Door rough-opening calculator
Turn a pre-hung door slab size into the framed rough opening — the labeled jamb-and-shim allowance the carpenter frames to.
A 36 × 80 in pre-hung door needs a rough opening of about 38.0 × 82.5 in — about 2 in wider and 2½ in taller than the slab for the jamb and shims; a slab-only swap reuses the existing jamb. Confirm the exact rough-opening on the manufacturer’s spec sheet.
Calculator inputs
The rough opening is the framed hole in the wall — the space between the king studs and under the header — that a pre-hung door assembly drops into. It has to be a little larger than the finished door so the jamb clears the framing and there is room to shim the unit plumb, level and square. Frame it too tight and the jamb binds; too loose and you run out of shim and trim coverage.
For a pre-hung door — slab already hung in its jamb — the labeled planning allowance is about +2 in on width and +2.5 in on height over the slab, covering the jamb thickness plus a shim gap. A slab-only swap reuses the existing jamb and needs no framing change at all.
Formula
Add the labeled pre-hung jamb-and-shim allowance to each slab dimension:
rough width = slab width + 2.0 inrough height = slab height + 2.5 in
These are LABELED planning typicals for a standard residential pre-hung unit. The exact figure varies by jamb depth and manufacturer — always confirm the rough opening on the door’s spec sheet before you frame.
Worked example
A standard 36 × 80 in (3'0'' × 6'8'') pre-hung door:
rough width = 36 + 2.0 = 38.0 inrough height = 80 + 2.5 = 82.5 in
So you frame a 38 × 82.5 in opening. A 32 in bath door frames to 34 × 82.5 in; a 6'0'' (72 in) double or patio-swing pair frames to 74 × 82.5 in on the same allowance.
Measure before you frame
- Slab or pre-hung? This allowance is for a pre-hung unit. A slab-only replacement reuses the jamb, so the opening does not change — the slab vs pre-hung reference helps you choose.

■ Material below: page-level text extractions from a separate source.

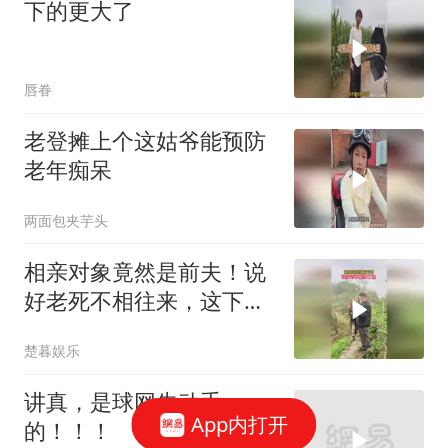
下的更大了
唇眷
老登摊上个这姑爷能预防
老年痴呆
两面包夹芋头
相亲对象竟然是前夫！说
好老死不相往来，这下尴
尬了，这婚还能复
楚暮娱乐
讲真，是球网先动手
App内打开
的！！！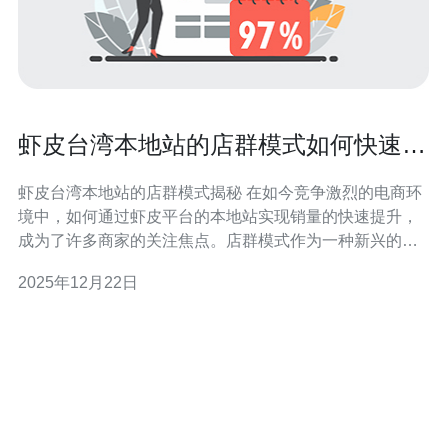
虾皮台湾本地站的店群模式如何快速提
高销量
虾皮台湾本地站的店群模式揭秘 在如今竞争激烈的电商环
境中，如何通过虾皮平台的本地站实现销量的快速提升，
成为了许多商家的关注焦点。店群模式作为一种新兴的经
营策略，正在为无数商家提供新的增长机会。本文将深入
2025年12月22日
探讨这一模式的核心优势，以及如何有效运用它来提升销
量。 以下是三大精华要点，帮助您快速理解店群模式的运
作与优势： 提升曝光率：通过店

- Confirm the spec sheet. Jamb depth (for 2×4 vs 2×6 walls), sill type and manufacturer tolerances all nudge the number. The spec sheet wins over any rule of thumb.
- Level the sill. The rough sill under an exterior door must be level and fully supported so the threshold seats and sheds water.
- Windows use a different gap. For window units the allowance is about ½ in per side; use the window rough-opening calculator for those.
Reference table
Standard exterior slabs are 6'8'' (80 in) tall; 8'0'' (96 in) and double-door (2×36 in) units are common too. Pre-hung rough openings add the labeled jamb-and-shim allowance:
| Slab (W × H) | Pre-hung rough opening |
|---|---|
| 28 × 80 in | 30.0 × 82.5 in |
| 30 × 80 in | 32.0 × 82.5 in |
| 32 × 80 in | 34.0 × 82.5 in |
| 36 × 80 in | 38.0 × 82.5 in |
| 72 × 80 in | 74.0 × 82.5 in |
| 36 × 96 in | 38.0 × 98.5 in |
Add +2.0 in width and +2.5 in height for a pre-hung unit; a slab-only swap reuses the jamb and needs no rough-framing change. Confirm the exact rough opening on the manufacturer’s spec sheet.